Referring to fig. 2, fig. 2 illustrates a flow chart of a process for preparing a bioactive additive for ruminant rumen bypass according to a specific embodiment of the present invention. As shown in FIG. 2, the preparation process comprises the steps of preparing a carrier melt 201, homogenizing 202, preparing a spray injection 203, sieving and sorting 204, and the specific flow is as follows.

Step 201: a carrier melt is prepared. Heating the reaction kettle, controlling the temperature at 70-85 ℃, wherein the molten carrier contains: at least one of hardened rapeseed oil and hardened palm oil; stearic acid, lecithin, etc., are used to prepare the carrier melt by dispersing or dissolving the amino acids in the melt.

Step 202: and (4) homogenizing. After the feeding of the bioactive substances is finished, the rotating speed of a homogenizer is set to be 1200-1500r/min, and the materials obtained by the treatment of the carrier molten liquid added with the bioactive substances are stirred and homogenized for 2-3 hours.
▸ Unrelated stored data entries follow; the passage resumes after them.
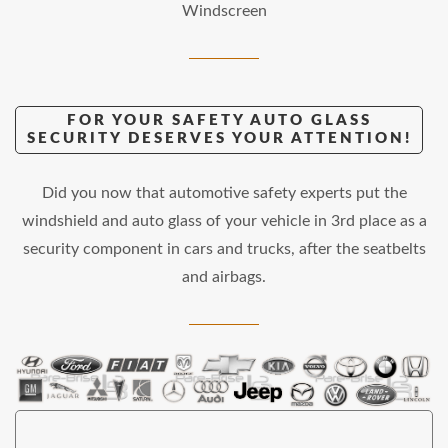
Windscreen
FOR YOUR SAFETY AUTO GLASS
SECURITY DESERVES YOUR ATTENTION!
Did you now that automotive safety experts put the
windshield and auto glass of your vehicle in 3rd place as a
security component in cars and trucks, after the seatbelts
and airbags.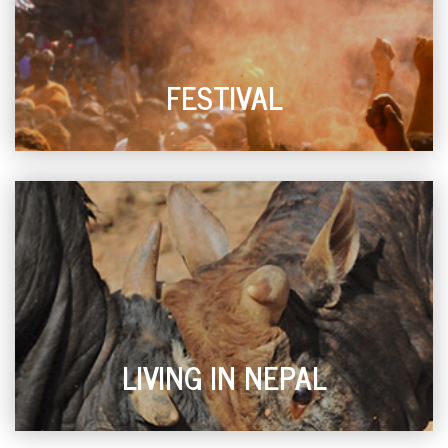
FESTIVAL
LIVING IN NEPAL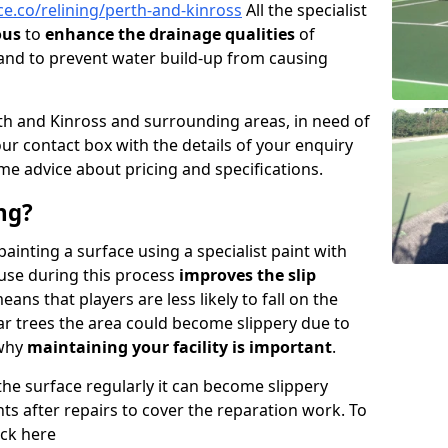
e.co/relining/perth-and-kinross
All the specialist
ous
to
enhance the drainage qualities
of
nd to prevent water build-up from causing
Perth and Kinross and surrounding areas, in need of
n our contact box with the details of your enquiry
me advice about pricing and specifications.
ng?
 painting a surface using a specialist paint with
 use during this process
improves the slip
ans that players are less likely to fall on the
near trees the area could become slippery due to
 why
maintaining your facility is important
.
 the surface regularly it can become slippery
ints after repairs to cover the reparation work. To
ick here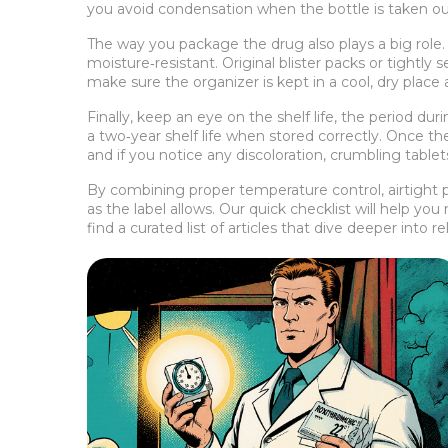
you avoid condensation when the bottle is taken ou
The way you package the drug also plays a big role
moisture‑resistant. Original blister packs or tightly 
make sure the organizer is kept in a cool, dry place 
Finally, keep an eye on the
shelf life
,
the period duri
a two‑year shelf life when stored correctly. Once the
and if you notice any discoloration, crumbling tablet
By combining proper temperature control, airtight p
as the label allows. Our quick checklist will help yo
find a curated list of articles that dive deeper into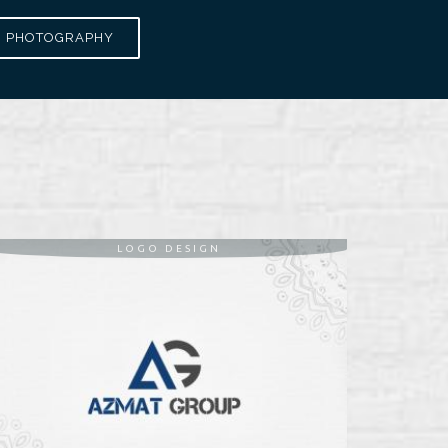
PHOTOGRAPHY
LOGO DESIGN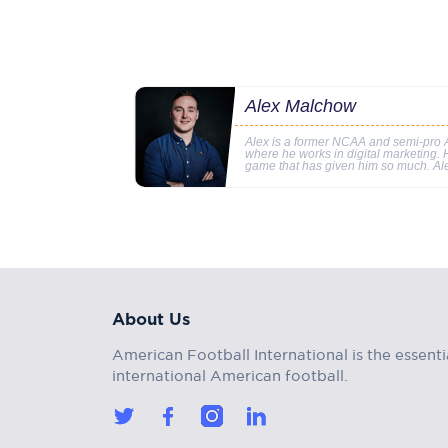
Alex Malchow
Alex is a former NCAA and semi-pro A
where he works in digital marketing. Hi
game that has given him so much. Al
About Us
American Football International is the essenti
international American football.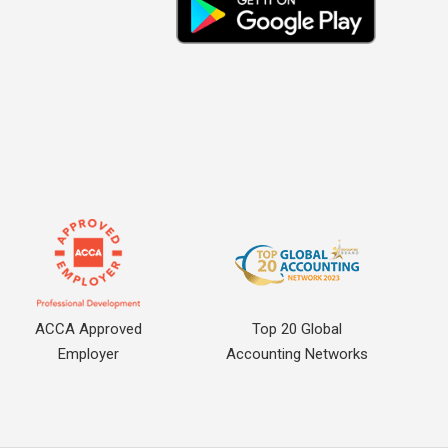
ACCA Approved
Top 20 Global
Employer
Accounting Networks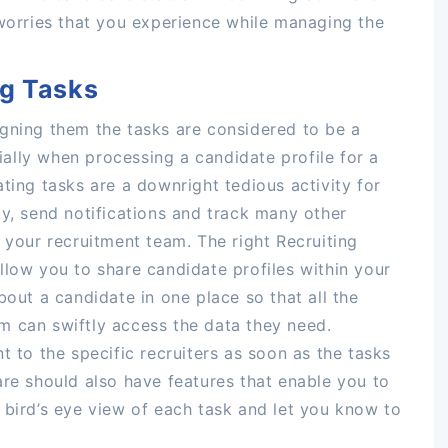
 worries that you experience while managing the
ng Tasks
igning them the tasks are considered to be a
cially when processing a candidate profile for a
ting tasks are a downright tedious activity for
ty, send notifications and track many other
 your recruitment team. The right Recruiting
llow you to share candidate profiles within your
bout a candidate in one place so that all the
m can swiftly access the data they need.
t to the specific recruiters as soon as the tasks
are should also have features that enable you to
 bird’s eye view of each task and let you know to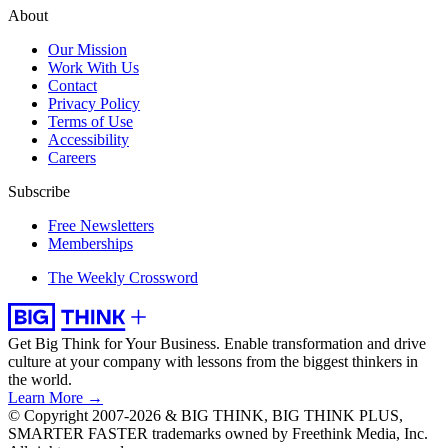
About
Our Mission
Work With Us
Contact
Privacy Policy
Terms of Use
Accessibility
Careers
Subscribe
Free Newsletters
Memberships
The Weekly Crossword
Get Big Think for Your Business.
Enable transformation and drive
culture at your company with lessons from the biggest thinkers in
the world.
Learn More →
© Copyright 2007-2026 & BIG THINK, BIG THINK PLUS,
SMARTER FASTER trademarks owned by Freethink Media, Inc.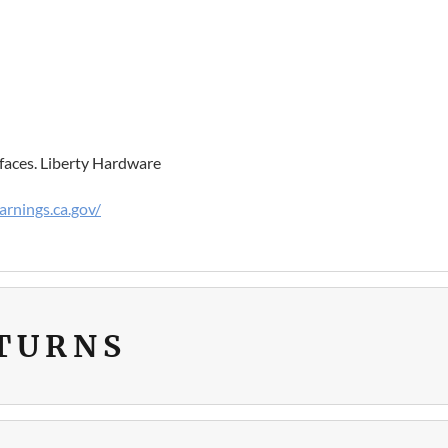
faces. Liberty Hardware
rnings.ca.gov/
ETURNS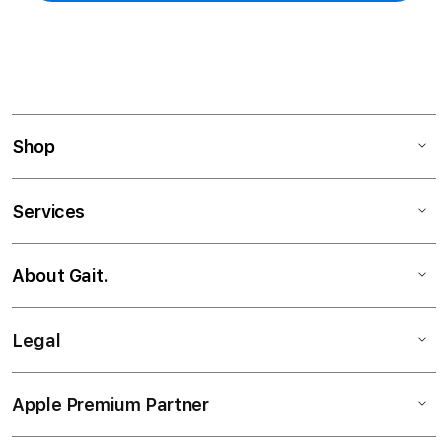
Shop
Services
About Gait.
Legal
Apple Premium Partner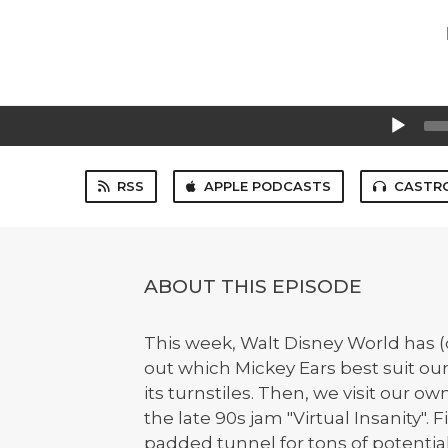
Audio
Player
RSS
APPLE PODCASTS
CASTR
ABOUT THIS EPISODE
This week, Walt Disney World has (
out which Mickey Ears best suit our
its turnstiles. Then, we visit our 
the late 90s jam "Virtual Insanity". F
padded tunnel for tons of potentia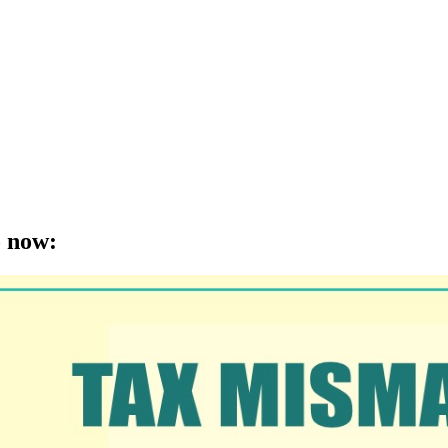
o now
: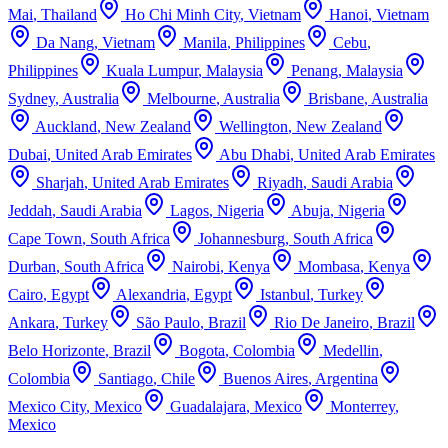
Mai
,
Thailand
Ho Chi Minh City
,
Vietnam
Hanoi
,
Vietnam
Da Nang
,
Vietnam
Manila
,
Philippines
Cebu
,
Philippines
Kuala Lumpur
,
Malaysia
Penang
,
Malaysia
Sydney
,
Australia
Melbourne
,
Australia
Brisbane
,
Australia
Auckland
,
New Zealand
Wellington
,
New Zealand
Dubai
,
United Arab Emirates
Abu Dhabi
,
United Arab Emirates
Sharjah
,
United Arab Emirates
Riyadh
,
Saudi Arabia
Jeddah
,
Saudi Arabia
Lagos
,
Nigeria
Abuja
,
Nigeria
Cape Town
,
South Africa
Johannesburg
,
South Africa
Durban
,
South Africa
Nairobi
,
Kenya
Mombasa
,
Kenya
Cairo
,
Egypt
Alexandria
,
Egypt
Istanbul
,
Turkey
Ankara
,
Turkey
São Paulo
,
Brazil
Rio De Janeiro
,
Brazil
Belo Horizonte
,
Brazil
Bogota
,
Colombia
Medellin
,
Colombia
Santiago
,
Chile
Buenos Aires
,
Argentina
Mexico City
,
Mexico
Guadalajara
,
Mexico
Monterrey
,
Mexico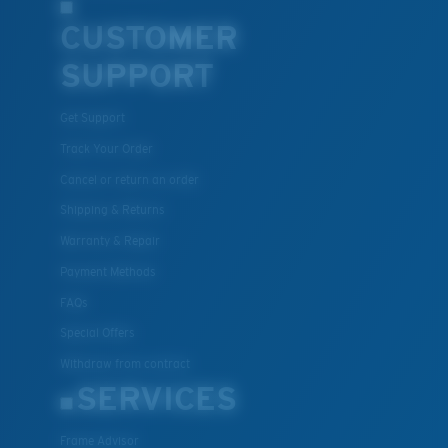
CUSTOMER
SUPPORT
Get Support
Track Your Order
Cancel or return an order
Shipping & Returns
Warranty & Repair
Payment Methods
FAQs
Special Offers
Withdraw from contract
SERVICES
Frame Advisor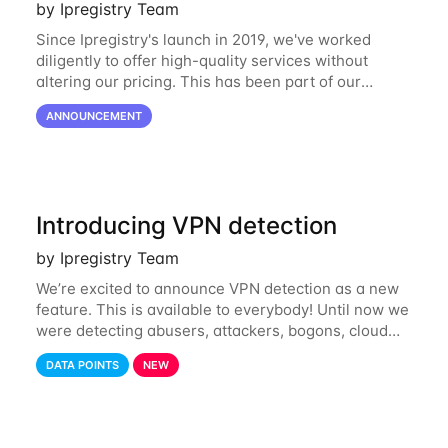
by Ipregistry Team
Since Ipregistry's launch in 2019, we've worked
diligently to offer high-quality services without
altering our pricing. This has been part of our
ongoing commitment to affordability. However, given
ANNOUNCEMENT
the shifts in the economic landscape,
Introducing VPN detection
by Ipregistry Team
We’re excited to announce VPN detection as a new
feature. This is available to everybody! Until now we
were detecting abusers, attackers, bogons, cloud
providers (datacenters), public proxies, relays, and
DATA POINTS
NEW
also tor exit nodes. Starting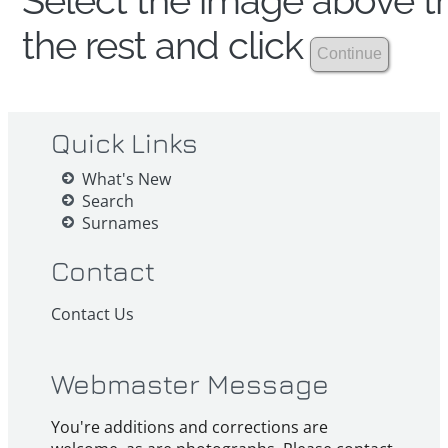
Select the image above th
the rest and click
Quick Links
What's New
Search
Surnames
Contact
Contact Us
Webmaster Message
You're additions and corrections are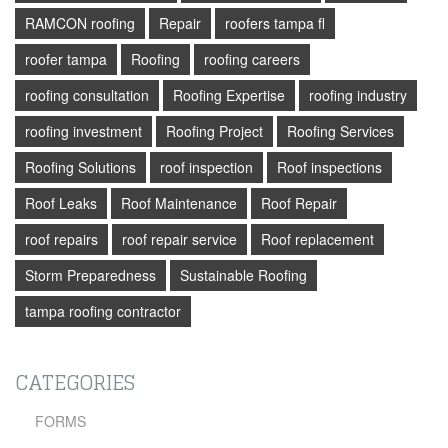
RAMCON roofing
Repair
roofers tampa fl
roofer tampa
Roofing
roofing careers
roofing consultation
Roofing Expertise
roofing industry
roofing investment
Roofing Project
Roofing Services
Roofing Solutions
roof inspection
Roof inspections
Roof Leaks
Roof Maintenance
Roof Repair
roof repairs
roof repair service
Roof replacement
Storm Preparedness
Sustainable Roofing
tampa roofing contractor
CATEGORIES
FORMS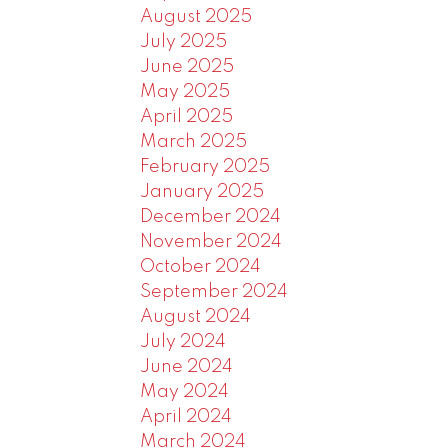
August 2025
July 2025
June 2025
May 2025
April 2025
March 2025
February 2025
January 2025
December 2024
November 2024
October 2024
September 2024
August 2024
July 2024
June 2024
May 2024
April 2024
March 2024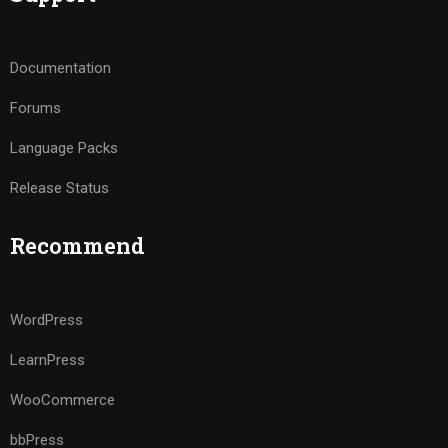
Documentation
Forums
Language Packs
Release Status
Recommend
WordPress
LearnPress
WooCommerce
bbPress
Step 203: spray injection is prepared. Then adding 10 wt% of silane gel liquid, wherein Si (OEt)₄And MeSi (OEt)₃The gel solution hydrolyzed with water at a ratio of 3:1 at pH1 is mixed with the homogeneous melt obtained in step 202 to form a spray-dried injection.

Step 204: sieving, sorting and packaging. Collecting materials with the particle size of 10-150 meshes by using a vibrating screen, and carrying out metering, weighing and packaging to obtain the rumen-bypass bioactive additive for the ruminant.